By this time the company was smaller than the rival firm of Dean & Sons based in West Falkland but in 1888 it used shares to buy the trading business (but not the farms) of Deans, which acted as agent for farmers, and operated the West Store in the capital Stanley. The company was also a Lloyd's Agent and owned a hotel and other property assets in the islands.

===20th century===

The year 1913 brought a regular shipping service to Montevideo. In the 1930s the company was regularly transporting wool to Montevideo using the ships Fitzroy and Lafonia. By 1945 the Falkland island company acquired farm property in the Falklands, amounting to total agricultural land holdings reaching 1.2m acres and 300,000 sheep. In 1962 FIC shares listed on the London Stock Exchange. making it a public company. In 1971 The company's last regular ship – the Darwin, stopped travelling between the Falklands and Montevideo.
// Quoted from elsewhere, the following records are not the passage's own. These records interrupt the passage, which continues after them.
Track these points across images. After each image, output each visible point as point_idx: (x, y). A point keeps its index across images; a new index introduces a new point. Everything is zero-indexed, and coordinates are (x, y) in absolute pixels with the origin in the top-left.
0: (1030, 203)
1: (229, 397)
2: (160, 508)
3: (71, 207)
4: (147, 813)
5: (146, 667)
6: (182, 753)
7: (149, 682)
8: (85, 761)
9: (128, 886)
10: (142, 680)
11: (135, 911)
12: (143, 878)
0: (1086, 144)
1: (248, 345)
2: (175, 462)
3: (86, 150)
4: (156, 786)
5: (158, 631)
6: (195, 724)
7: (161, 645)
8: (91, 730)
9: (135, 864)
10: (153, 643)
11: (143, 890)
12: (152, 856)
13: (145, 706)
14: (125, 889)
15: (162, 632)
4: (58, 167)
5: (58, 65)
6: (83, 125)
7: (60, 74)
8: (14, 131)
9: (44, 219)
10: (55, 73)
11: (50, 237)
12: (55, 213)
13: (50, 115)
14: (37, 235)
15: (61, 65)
In 1972, FIC was acquired by The Dundee Perth and London Shipping Company Limited which was then purchased by Coalite Group plc.
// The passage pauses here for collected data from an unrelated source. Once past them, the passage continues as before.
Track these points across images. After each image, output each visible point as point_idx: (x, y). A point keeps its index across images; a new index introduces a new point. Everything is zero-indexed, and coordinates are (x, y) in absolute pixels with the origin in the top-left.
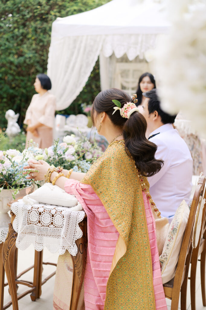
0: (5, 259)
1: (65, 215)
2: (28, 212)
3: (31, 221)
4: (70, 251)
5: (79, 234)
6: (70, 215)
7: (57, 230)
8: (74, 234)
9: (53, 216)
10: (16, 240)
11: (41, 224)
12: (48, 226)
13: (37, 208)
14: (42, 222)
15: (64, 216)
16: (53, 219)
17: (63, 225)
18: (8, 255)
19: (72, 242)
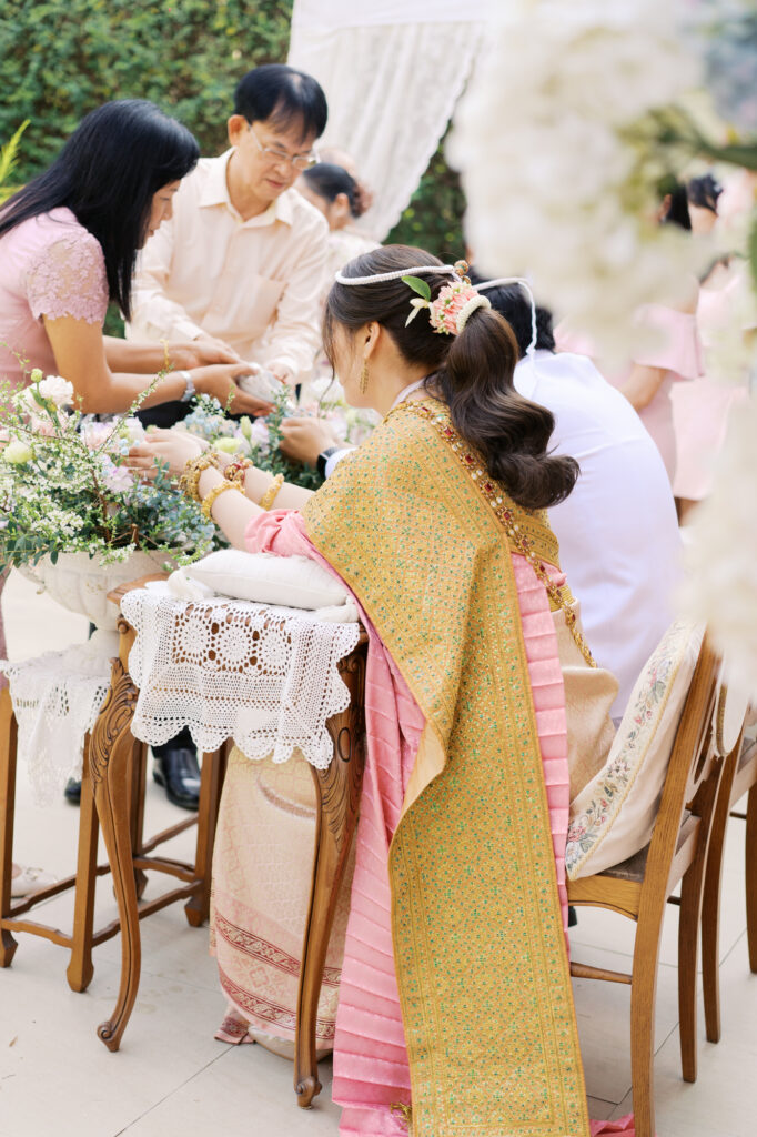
0: (99, 775)
1: (293, 634)
2: (174, 620)
3: (184, 653)
4: (309, 754)
5: (340, 698)
6: (309, 634)
7: (270, 683)
8: (324, 697)
9: (256, 636)
10: (133, 712)
11: (218, 662)
12: (241, 670)
13: (206, 608)
14: (221, 655)
15: (292, 639)
16: (255, 645)
17: (286, 667)
18: (107, 759)
19: (317, 724)
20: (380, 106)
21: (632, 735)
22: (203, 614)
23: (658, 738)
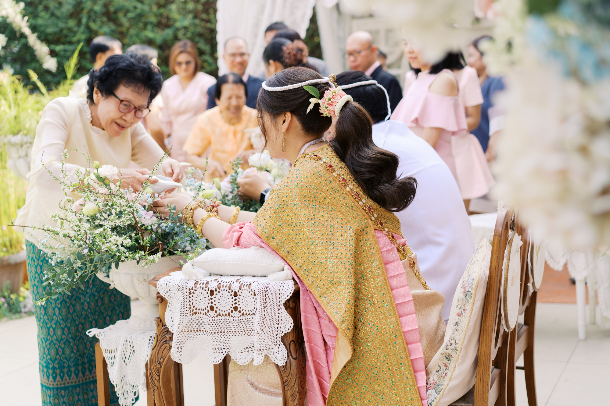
0: (155, 385)
1: (256, 290)
2: (188, 291)
3: (196, 309)
4: (274, 358)
5: (288, 324)
6: (266, 289)
7: (247, 320)
8: (278, 324)
9: (236, 294)
10: (171, 347)
11: (216, 312)
12: (229, 314)
13: (205, 282)
14: (217, 308)
15: (256, 293)
16: (235, 300)
17: (255, 309)
18: (159, 376)
19: (276, 340)
21: (457, 324)
22: (204, 286)
23: (472, 324)
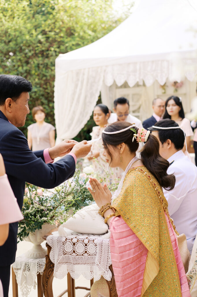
0: (45, 289)
1: (97, 243)
2: (62, 243)
3: (66, 252)
4: (105, 277)
6: (102, 243)
7: (91, 258)
8: (108, 260)
9: (86, 245)
10: (53, 270)
11: (76, 253)
12: (83, 255)
13: (71, 239)
14: (77, 251)
15: (97, 245)
16: (86, 248)
17: (96, 253)
19: (106, 268)
20: (81, 90)
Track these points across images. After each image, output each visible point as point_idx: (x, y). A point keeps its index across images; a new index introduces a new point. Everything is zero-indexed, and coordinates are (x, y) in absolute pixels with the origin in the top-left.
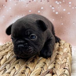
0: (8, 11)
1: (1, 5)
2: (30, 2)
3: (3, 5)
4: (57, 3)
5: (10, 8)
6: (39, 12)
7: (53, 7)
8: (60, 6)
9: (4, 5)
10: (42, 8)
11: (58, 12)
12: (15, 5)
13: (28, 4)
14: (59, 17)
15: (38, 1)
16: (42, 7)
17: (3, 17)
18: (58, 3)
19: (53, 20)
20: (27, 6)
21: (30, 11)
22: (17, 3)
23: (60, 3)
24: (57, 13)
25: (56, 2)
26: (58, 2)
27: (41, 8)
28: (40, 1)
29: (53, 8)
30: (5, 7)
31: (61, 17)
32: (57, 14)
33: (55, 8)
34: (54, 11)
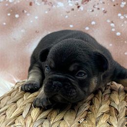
0: (32, 21)
1: (21, 11)
2: (73, 9)
3: (23, 11)
4: (120, 17)
5: (36, 17)
6: (87, 28)
7: (112, 22)
8: (125, 22)
9: (25, 11)
10: (93, 23)
11: (121, 33)
12: (46, 12)
13: (69, 14)
14: (122, 41)
15: (88, 11)
16: (93, 21)
17: (22, 31)
18: (122, 17)
19: (111, 45)
20: (67, 17)
21: (71, 26)
22: (50, 10)
23: (125, 17)
24: (118, 34)
25: (119, 15)
26: (123, 15)
27: (91, 22)
28: (91, 10)
29: (112, 25)
30: (28, 15)
31: (126, 42)
32: (118, 36)
33: (115, 25)
34: (113, 30)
In 1989, FIC's owners Coalite were acquired by Anglo United plc in a leveraged buyout.

In 1991, FIC's agricultural land holdings, four farms consisting of 25% of the land of the Falkland Islands, were sold to the Falkland Islands Government following the Shackleton report.

in 1997, Anglo United, which had an unsustainable amount of debt, underwent a capital reconstruction and distributed shares in Falkland Islands Holdings plc to its shareholders. For every 300 Anglo United shares, shareholders received one share in Falkland Islands Holdings. At this point the Falkland Islands Company became a full subsidiary of Falkland Islands Holdings, and its name changed to FIH Group in September 2016.

==Businesses==
Retail and distribution
- The West Store Shopping Complex:
  - The West Store Foodhall, featuring supplies from Waitrose and Iceland.
  - The West Store Café Stanley.
  - FIC Clothing.
  - FIC Electrical Store.
  - The Capstan Gift Shop.
- Crozier Place:
  - Home Builder, DIY and builders' merchant.
  - Home Living, home improvements store.
  - Crozier Place Café.
- The West Store at RAF Mount Pleasant:
  - The West Store MPC.
  - The West Store Café MPC.
- FIC Warehouse, wholesale sales with chilled & frozen storage.
Automotive

- Falklands 4x4 is a Land Rover dealership, a JCB agency, Castrol Oil's agency and boat maintenance service.
- Hire and lease fleet on the islands.

Property
- The FIC owns 82 residential and commercial properties for let, as well as 400 acres of prime land, much with planning permission.

Insurance
- Caribbean Alliance Insurance Company agent, provides a range of insurance services, including motor, buildings, public liability and contract risk for buildings under construction.
- Lloyd's Agents for the Falkland Islands dealing with cargo surveys and other reporting.

Building and electrical
- Falklands Building Services and Falklands Electrical Services, providing new home builds and maintenance services.

Penguin Travel
- Coach and mini bus provider for local airport transfers, connections and tours.
- Driving school for cars, minibuses, heavy good vehicles (HGV) and public services vehicles (PSV).

Haulage and groundworks
- Fleet of HGV tippers and tractor units available to hire.

Fishing agency: Acting as agent for fishing vessels and for cruise ships belonging to Holland America, Seabourn, Celebrity and Princess Lines, supported by its own fleet of launches and a work boat.

Flights: Agent for the MoD Airbridge service for AirTanker flights between RAF Brize Norton in Oxfordshire and RAF Mount Pleasant.

Falklands Removal Services: Agent for both Whites and Crown Removals with worldwide connections available.

Falklands Shipping: Shipping commercial and private containers between the UK and the Falklands on the MoD FIRS vessels southwards and wool shipments northwards.

Security: Contracted by the Falkland Islands Government (FIG) for the provision of security services at Mount Pleasant Complex for the second commercial flight from South America.